Born in Villahermosa, Tabasco, 30 March 1888, her birth name was María Esperanza Bofill Ferrer, but her stage name was Esperanza Iris.

She began her artistic career in the theater company Austri and Palacios in the play Les cloches de Corneville, which lasted for five years. Then in 1902 in the Teatro Principal she participated in Curti's La cuarta plana, for which she won the respect of the public. In Brazil she was named "the Queen of Operetta" and "Empress of Grace," and in Spain she was decorated by King Alfonso XIII. Iris went on an international tour to Cuba between 1910 and 1911 with the play The Merry Widow.

== Theater ==
In 1918 she constructed her own theater, the Gran Teatro Esperanza Iris, designed by architect Federico E. Mariscal. It was inaugurated in the presence of President Venustiano Carranza. In 1922 she was declared Hija Predilecta de México, or 'Favorite Daughter of Mexico' and filmed two movies: Mater nostra and Noches de gloria. She organized a choir in the Lecumberri Penitentiary when her husband Paco Sierra was a prisoner after an incident in 1952.

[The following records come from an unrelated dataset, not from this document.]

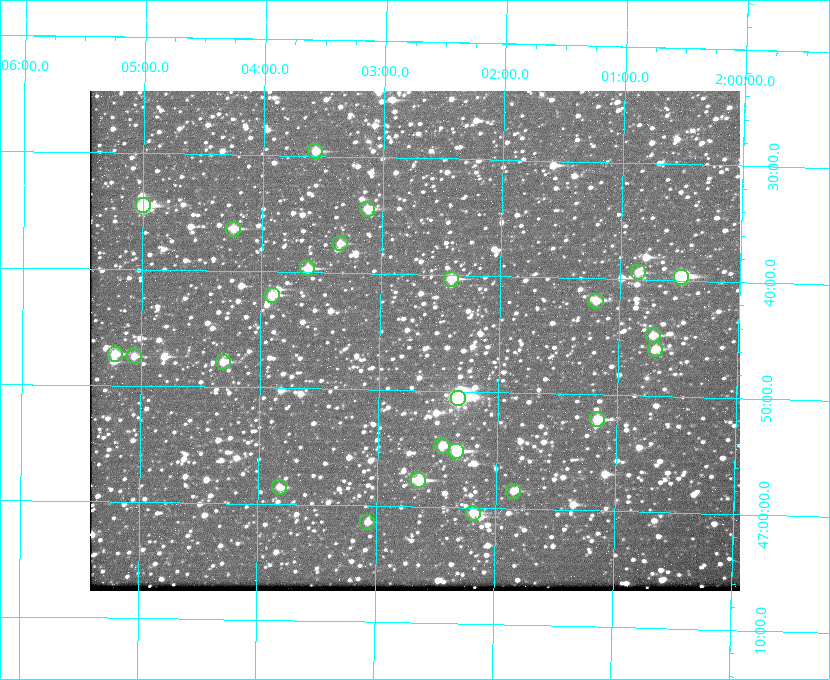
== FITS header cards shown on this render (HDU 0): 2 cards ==
NAXIS1  =                  650 / Width of table row in bytes
NAXIS2  =                  500 / Number of rows in table

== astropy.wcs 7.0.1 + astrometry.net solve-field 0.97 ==
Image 650 x 500 px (HDU 0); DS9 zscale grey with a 90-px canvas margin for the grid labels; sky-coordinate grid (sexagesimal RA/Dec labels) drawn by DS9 from the SOLVED WCS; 25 Tycho-2 reference stars matched to detected sources circled (green)
Header WCS: none
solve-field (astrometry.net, Tycho-2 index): SOLVED blind (the file carries no WCS)
Solved WCS: RA---TAN-SIP/DEC--TAN-SIP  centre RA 02:02:42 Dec +46:46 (30.68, +46.76 deg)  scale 5.17 arcsec/px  FOV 56.0' x 43.0'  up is +179 deg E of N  parity flipped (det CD > 0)
(file carries no celestial WCS; the grid is the blind solution)
Tycho-2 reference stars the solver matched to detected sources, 25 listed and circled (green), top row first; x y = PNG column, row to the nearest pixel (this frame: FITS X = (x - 90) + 1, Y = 500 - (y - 91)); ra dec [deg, ICRS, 3 dp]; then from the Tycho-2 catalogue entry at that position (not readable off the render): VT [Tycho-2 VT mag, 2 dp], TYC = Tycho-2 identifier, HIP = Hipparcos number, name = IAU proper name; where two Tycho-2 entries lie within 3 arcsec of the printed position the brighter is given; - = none
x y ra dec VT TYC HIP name
315 151 30.892 +46.493 10.70 3280-490-1 - -
143 205 31.250 +46.575 8.43 3281-919-1 - -
367 209 30.782 +46.574 10.16 3280-645-1 - -
233 229 31.061 +46.606 9.99 3281-582-1 - -
340 243 30.837 +46.625 10.69 3280-1254-1 - -
307 268 30.904 +46.661 9.60 3280-781-1 - -
638 272 30.213 +46.657 10.42 3280-803-1 - -
681 277 30.124 +46.661 9.43 3280-672-1 - -
451 279 30.604 +46.672 9.47 3280-908-1 - -
272 295 30.978 +46.700 9.85 3281-909-1 - -
596 301 30.300 +46.699 10.25 3280-1695-1 - -
653 335 30.179 +46.746 10.21 3280-486-1 - -
655 349 30.172 +46.766 10.54 3280-993-1 - -
115 354 31.305 +46.788 10.64 3281-663-1 - -
134 356 31.264 +46.791 10.76 3281-86-1 - -
223 362 31.078 +46.798 10.61 3281-114-1 - -
458 398 30.583 +46.843 7.07 3280-746-1 9508 -
597 419 30.291 +46.869 9.33 3280-1647-1 - -
442 446 30.615 +46.912 10.08 3284-203-1 - -
456 451 30.584 +46.919 9.47 3284-629-1 - -
418 480 30.663 +46.962 9.31 3284-347-1 - -
279 487 30.956 +46.975 11.27 3285-185-1 - -
513 491 30.464 +46.975 10.61 3284-511-1 - -
473 513 30.548 +47.007 10.42 3284-727-1 - -
367 522 30.769 +47.024 11.20 3284-681-1 - -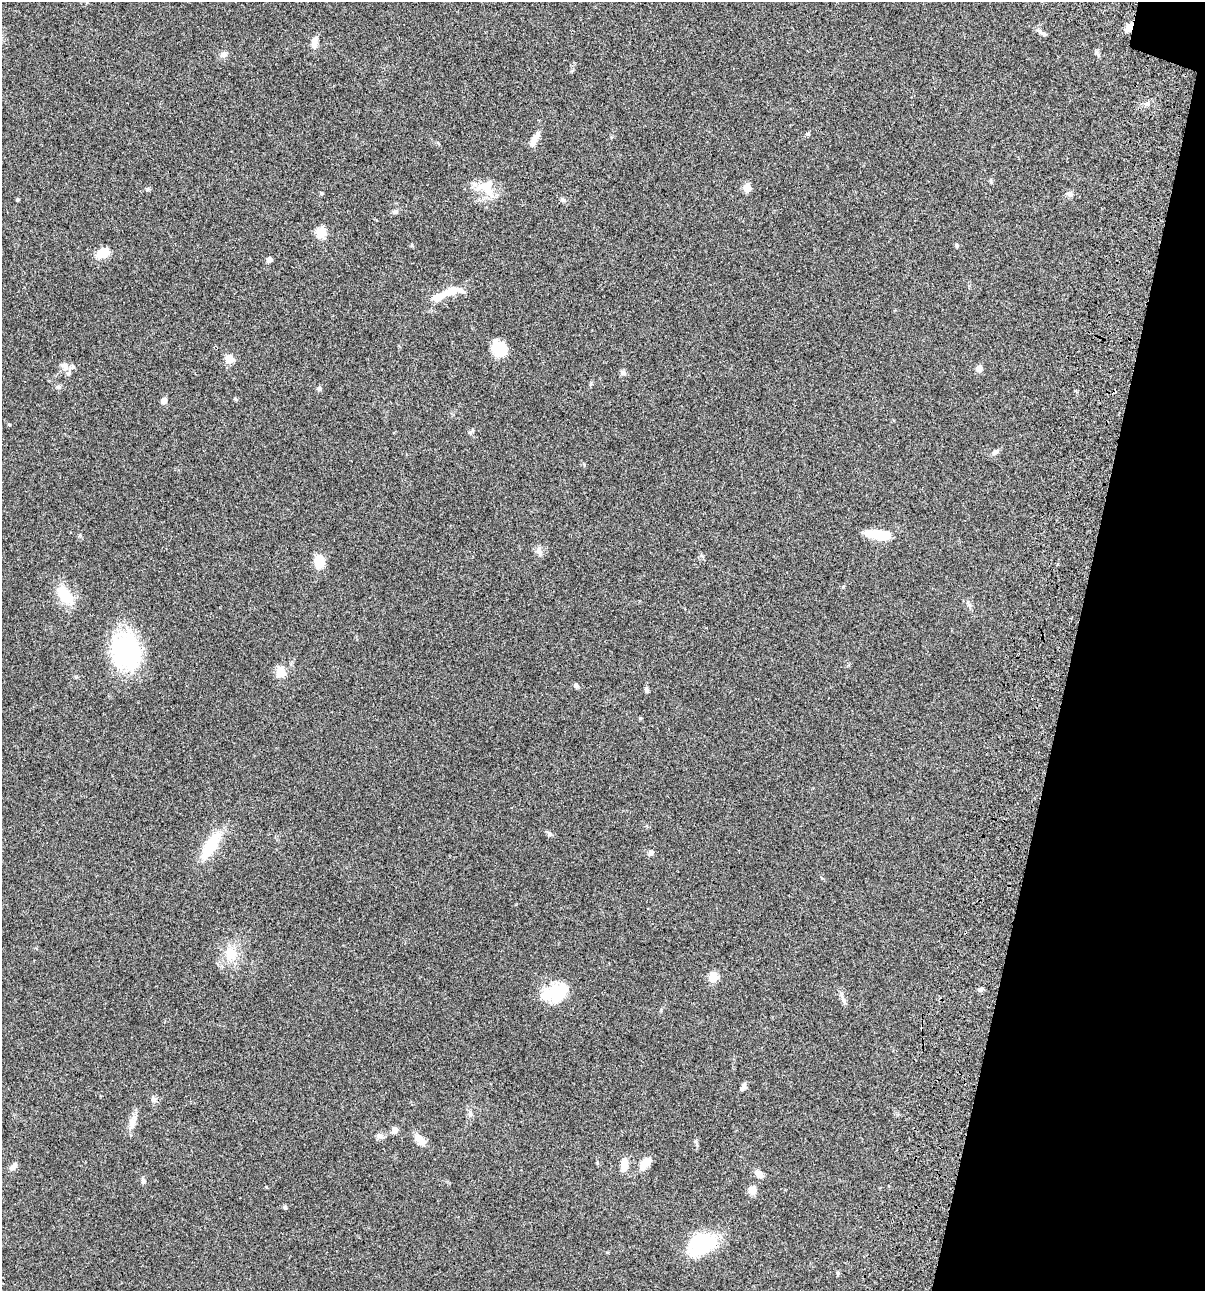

Her last theater performance was in the play The Merry Widow. Iris died on November 7, 1962, in Mexico City. Her remains were interred in the Panteón Jardín.

== Homage ==
To pay homage to her artistic career in Mexico, the state theater of Tabasco was rechristened Teatro Esperanza Iris. After a period in which the theater Iris built in Mexico City went only by Teatro de la Ciudad, during the government of Marcelo Ebrard it was returned to its original name: Teatro de la Ciudad Esperanza Iris. Mexico City's Historical Center was named a World Heritage Site in 1987 by the United Nations' Educational, Scientific, and Cultural Organization (UNESCO).